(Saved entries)
%%

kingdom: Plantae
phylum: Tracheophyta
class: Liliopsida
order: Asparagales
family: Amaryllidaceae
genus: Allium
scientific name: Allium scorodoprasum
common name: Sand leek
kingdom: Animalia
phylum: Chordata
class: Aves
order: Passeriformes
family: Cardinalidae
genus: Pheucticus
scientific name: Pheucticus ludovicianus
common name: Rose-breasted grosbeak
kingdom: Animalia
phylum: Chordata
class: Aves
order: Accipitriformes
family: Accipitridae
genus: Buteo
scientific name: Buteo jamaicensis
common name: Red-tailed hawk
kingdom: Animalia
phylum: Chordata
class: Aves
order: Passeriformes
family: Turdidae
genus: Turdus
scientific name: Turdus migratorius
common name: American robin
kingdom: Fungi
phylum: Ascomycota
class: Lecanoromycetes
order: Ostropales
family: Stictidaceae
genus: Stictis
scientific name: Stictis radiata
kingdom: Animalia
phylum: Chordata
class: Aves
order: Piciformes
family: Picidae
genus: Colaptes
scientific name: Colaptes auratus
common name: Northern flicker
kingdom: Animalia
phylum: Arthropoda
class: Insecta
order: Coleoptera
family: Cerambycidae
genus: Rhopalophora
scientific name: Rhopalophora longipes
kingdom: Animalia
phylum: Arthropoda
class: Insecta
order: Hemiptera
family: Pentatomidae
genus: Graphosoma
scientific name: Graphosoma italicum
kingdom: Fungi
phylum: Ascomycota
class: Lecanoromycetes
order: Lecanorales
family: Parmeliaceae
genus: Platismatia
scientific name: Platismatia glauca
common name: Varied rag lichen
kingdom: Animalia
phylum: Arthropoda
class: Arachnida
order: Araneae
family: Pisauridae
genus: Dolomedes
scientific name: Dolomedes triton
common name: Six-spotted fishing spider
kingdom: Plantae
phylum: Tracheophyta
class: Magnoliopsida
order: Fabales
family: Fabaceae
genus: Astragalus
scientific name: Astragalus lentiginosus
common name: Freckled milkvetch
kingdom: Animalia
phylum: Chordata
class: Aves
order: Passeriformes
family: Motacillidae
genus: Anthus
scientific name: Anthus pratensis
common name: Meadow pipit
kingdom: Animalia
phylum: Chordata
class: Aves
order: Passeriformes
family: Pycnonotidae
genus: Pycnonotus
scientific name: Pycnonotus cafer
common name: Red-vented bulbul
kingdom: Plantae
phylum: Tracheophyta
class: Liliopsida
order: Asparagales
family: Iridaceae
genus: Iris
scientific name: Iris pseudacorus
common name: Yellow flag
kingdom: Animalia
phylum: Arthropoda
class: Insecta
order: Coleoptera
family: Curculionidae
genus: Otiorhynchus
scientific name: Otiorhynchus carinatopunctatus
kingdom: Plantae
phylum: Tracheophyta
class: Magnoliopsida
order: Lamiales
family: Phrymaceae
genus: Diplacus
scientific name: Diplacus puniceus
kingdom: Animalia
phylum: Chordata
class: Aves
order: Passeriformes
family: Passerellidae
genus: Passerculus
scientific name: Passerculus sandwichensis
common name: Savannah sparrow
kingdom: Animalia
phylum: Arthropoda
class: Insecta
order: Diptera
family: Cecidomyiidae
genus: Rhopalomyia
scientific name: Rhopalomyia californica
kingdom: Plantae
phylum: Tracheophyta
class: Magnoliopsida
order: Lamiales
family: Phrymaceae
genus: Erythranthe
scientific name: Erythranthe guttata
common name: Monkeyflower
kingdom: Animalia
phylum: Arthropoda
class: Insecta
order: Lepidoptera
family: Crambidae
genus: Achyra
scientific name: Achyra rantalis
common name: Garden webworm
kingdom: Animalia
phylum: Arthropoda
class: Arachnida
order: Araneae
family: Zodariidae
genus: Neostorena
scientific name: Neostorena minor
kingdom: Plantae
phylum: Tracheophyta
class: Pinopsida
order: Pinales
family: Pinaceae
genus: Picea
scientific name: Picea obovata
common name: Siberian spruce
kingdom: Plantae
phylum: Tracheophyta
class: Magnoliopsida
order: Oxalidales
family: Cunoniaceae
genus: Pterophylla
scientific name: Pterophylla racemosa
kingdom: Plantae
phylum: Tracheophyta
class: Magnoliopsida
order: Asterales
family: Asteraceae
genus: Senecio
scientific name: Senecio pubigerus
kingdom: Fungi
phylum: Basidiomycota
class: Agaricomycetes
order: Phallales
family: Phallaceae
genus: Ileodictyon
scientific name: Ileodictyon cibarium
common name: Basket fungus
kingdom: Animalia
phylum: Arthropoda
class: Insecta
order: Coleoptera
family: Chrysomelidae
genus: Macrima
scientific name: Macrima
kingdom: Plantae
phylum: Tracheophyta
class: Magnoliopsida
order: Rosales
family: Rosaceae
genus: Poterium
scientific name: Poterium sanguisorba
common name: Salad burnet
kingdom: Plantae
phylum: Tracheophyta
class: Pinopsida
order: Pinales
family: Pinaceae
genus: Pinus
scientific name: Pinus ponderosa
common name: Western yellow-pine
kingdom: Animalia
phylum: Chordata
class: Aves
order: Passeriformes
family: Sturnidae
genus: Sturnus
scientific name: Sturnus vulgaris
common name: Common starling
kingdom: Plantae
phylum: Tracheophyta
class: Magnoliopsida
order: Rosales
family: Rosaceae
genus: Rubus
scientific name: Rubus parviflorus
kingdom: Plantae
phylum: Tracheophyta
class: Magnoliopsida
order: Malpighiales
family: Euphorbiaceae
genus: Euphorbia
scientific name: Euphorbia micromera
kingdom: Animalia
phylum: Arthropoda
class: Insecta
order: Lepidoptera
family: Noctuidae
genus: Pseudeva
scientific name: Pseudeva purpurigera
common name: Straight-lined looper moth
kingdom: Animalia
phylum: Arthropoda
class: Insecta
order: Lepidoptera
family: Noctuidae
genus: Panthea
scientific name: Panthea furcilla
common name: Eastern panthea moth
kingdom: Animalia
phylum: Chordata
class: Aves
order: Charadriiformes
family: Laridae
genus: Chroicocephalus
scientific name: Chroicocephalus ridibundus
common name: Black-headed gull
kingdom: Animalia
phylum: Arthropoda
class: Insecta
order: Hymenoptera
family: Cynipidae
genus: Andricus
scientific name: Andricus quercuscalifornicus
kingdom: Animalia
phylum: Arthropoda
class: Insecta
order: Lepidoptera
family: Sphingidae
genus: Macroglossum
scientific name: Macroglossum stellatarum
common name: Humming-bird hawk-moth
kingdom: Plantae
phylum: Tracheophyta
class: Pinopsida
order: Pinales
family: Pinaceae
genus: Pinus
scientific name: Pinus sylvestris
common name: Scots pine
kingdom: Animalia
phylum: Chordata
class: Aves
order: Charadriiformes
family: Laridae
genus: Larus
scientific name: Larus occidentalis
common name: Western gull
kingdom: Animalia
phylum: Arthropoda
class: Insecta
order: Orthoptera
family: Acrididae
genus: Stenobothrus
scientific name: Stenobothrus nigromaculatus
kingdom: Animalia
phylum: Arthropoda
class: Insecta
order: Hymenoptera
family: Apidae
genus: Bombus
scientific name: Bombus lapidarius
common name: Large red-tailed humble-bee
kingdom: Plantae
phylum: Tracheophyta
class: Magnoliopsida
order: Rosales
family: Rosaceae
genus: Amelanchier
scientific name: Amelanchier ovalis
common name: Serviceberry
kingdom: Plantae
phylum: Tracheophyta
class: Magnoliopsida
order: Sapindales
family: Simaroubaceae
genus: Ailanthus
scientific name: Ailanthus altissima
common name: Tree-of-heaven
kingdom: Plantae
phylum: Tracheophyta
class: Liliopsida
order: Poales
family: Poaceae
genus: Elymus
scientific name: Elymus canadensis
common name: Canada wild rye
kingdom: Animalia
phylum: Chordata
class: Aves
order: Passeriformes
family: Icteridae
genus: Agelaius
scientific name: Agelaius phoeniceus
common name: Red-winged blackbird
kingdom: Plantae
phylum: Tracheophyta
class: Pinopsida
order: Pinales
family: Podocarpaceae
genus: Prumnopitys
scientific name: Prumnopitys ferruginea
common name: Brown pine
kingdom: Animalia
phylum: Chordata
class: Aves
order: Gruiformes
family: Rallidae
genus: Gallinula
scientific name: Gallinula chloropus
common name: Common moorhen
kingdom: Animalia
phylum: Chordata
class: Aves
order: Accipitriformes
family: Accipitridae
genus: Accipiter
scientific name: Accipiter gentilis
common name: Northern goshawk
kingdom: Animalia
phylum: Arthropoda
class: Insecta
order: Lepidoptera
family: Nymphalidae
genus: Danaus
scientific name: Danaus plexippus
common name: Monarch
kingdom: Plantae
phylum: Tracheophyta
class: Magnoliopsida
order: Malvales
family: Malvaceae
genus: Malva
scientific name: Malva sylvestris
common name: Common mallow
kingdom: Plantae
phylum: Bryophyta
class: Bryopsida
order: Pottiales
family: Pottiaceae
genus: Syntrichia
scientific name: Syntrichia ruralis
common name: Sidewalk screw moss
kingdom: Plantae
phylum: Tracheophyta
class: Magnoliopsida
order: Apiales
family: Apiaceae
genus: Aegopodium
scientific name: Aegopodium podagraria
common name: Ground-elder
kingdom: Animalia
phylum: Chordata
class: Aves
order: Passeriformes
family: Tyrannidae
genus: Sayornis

%%

Challenge:
Copy out, word for word, every line from the beginning of the entries through the line that contains "scientific name: Pheucticus ludovicianus".

Problem solution:
kingdom: Plantae
phylum: Tracheophyta
class: Liliopsida
order: Asparagales
family: Amaryllidaceae
genus: Allium
scientific name: Allium scorodoprasum
common name: Sand leek
kingdom: Animalia
phylum: Chordata
class: Aves
order: Passeriformes
family: Cardinalidae
genus: Pheucticus
scientific name: Pheucticus ludovicianus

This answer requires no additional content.